Arthur had plans to build a 9-hole golf course, and obtained the help of popular golf course designer Ernie Schneider Sr. The Nordic Valley Golf Course was opened to the public in about 1966 with 5 holes ready for play, the other 4 holes being completed about a year later. In the early 1970s Arthur sold the golf course and after being maintained as such for many years, part of it was eventually subdivided into homesites.

==Ski resort==

In the mid 60's the hillside was a popular area for tobogganing, sledding and tubing. Plans were made to develop a ski hill with two chairlifts and several ski runs. In the latter part of the 60's, the Nordic Valley Ski Area was born. The sledding hill was equipped with a tow rope and soon became known as the beginner's ski hill. A few years later the ski area was expanded to include a double chairlift, and a short time later the tow rope on the beginner's hill was replaced with a 2nd chairlift.

Lights were installed along the main lift and down some of the runs. When looking at the hill from a distance at night, the positioning of the lights looked like the formation of the letter B on the side of the mountain which could be seen across the valley. With the completion of the lights, the ski hill was one of the first ski areas in Northern Utah to offer night skiing which soon became popular. Nordic Valley offered an affordable family atmosphere with an on site ski school, ski rental shop and bus transportation to and from Ogden twice a day on weekends. Group and family rates were offered plus the popular 'Ladies Night' where ladies skied free or at half price every Tuesday night. Arthur dreamed of expanding the ski area further but those plans were never realized.
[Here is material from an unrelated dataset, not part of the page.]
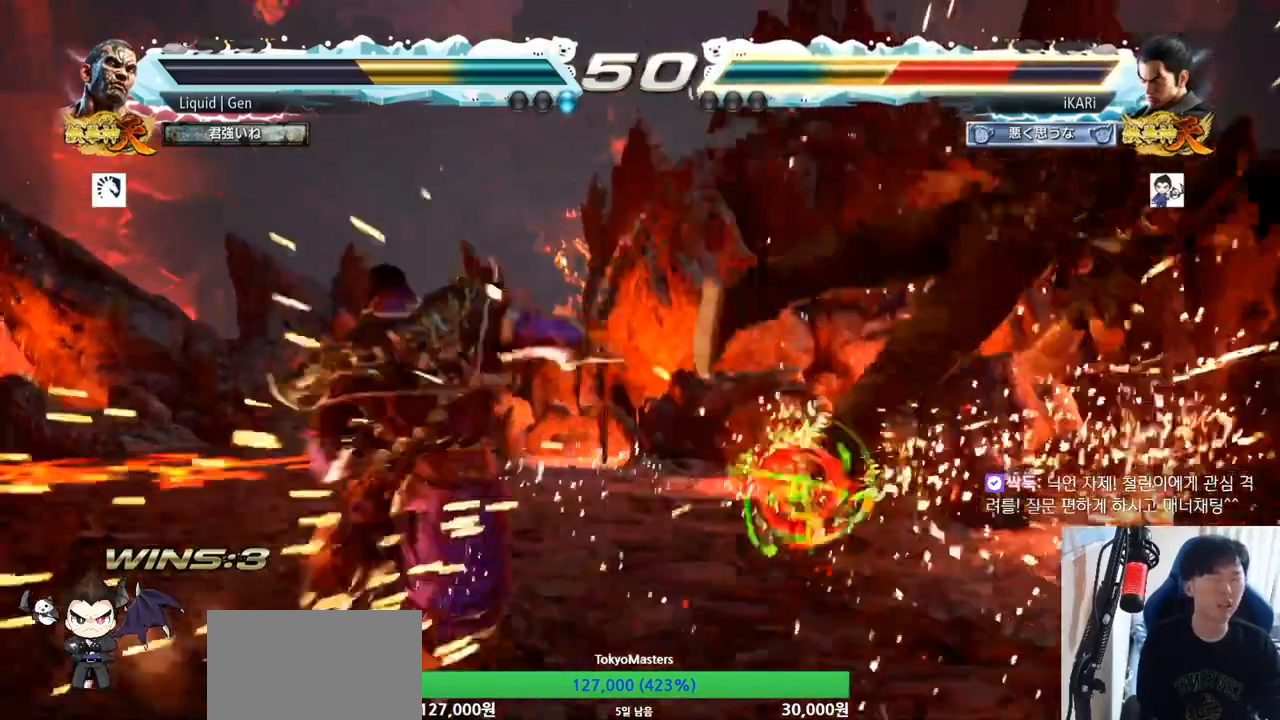
{"buttons": [], "left_stick": "center", "events": []}
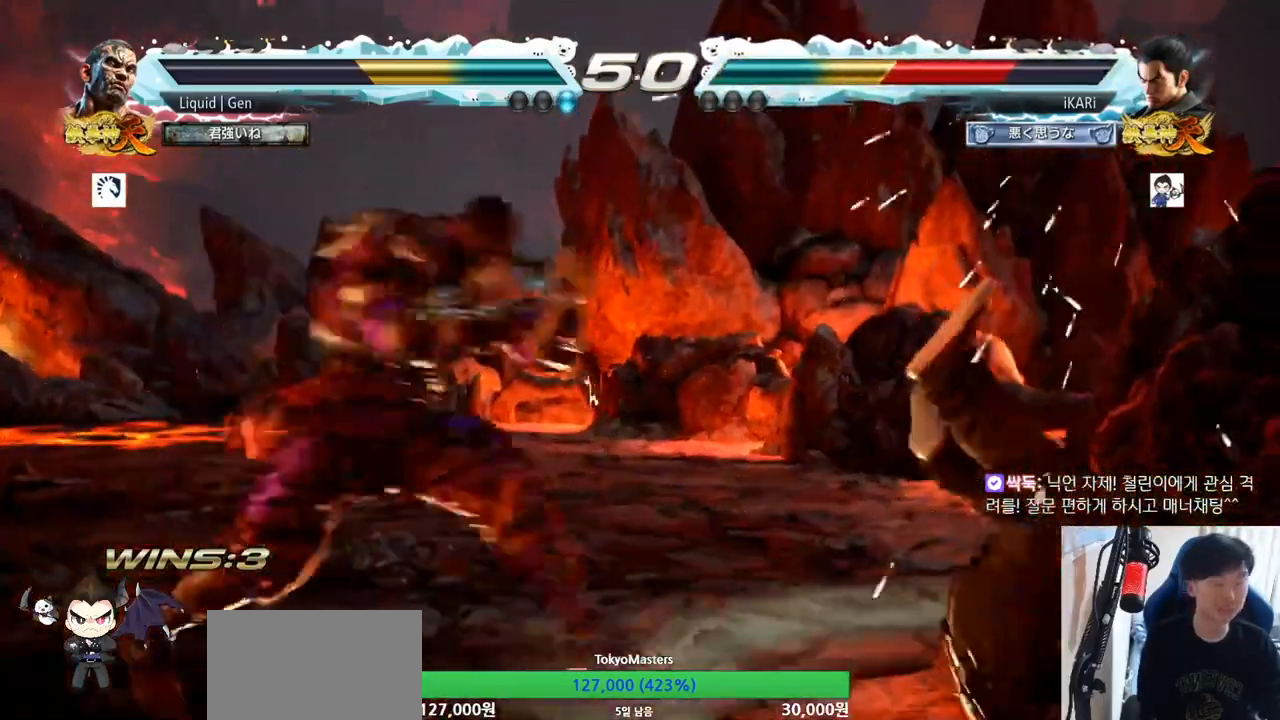
{"buttons": [], "left_stick": "center", "events": []}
In 1977 the ski hill, lodge, lifts, and the remaining ground was sold to Ski Associates. It was later purchased by Wolf Mountain Ski Resort LLC, who owned the resort until they declared bankruptcy in 2010. Skyline Mountain Base LLC purchased the resort from America First Credit Union in 2014. Skyline Mountain Base has changed the name back to Nordic Valley and has plans to enlarge and expand the resort over the next few years.

==Nordic influence==

Arthur named the area Nordic Valley because of his Norwegian ancestry. Many names of the streets, ski runs, and the Nordic Valley Ski lodge, Odin Hall, are found in Norwegian folklore. As well as hosting many parties and gatherings, Odin Hall has housed the golf shop, ski rental, snack bar and ski patrol. Before it was a lodge, it was a hay barn complete with two hay shoots running from the basement to the roof, reaching two cupola vents situated on top of the barn.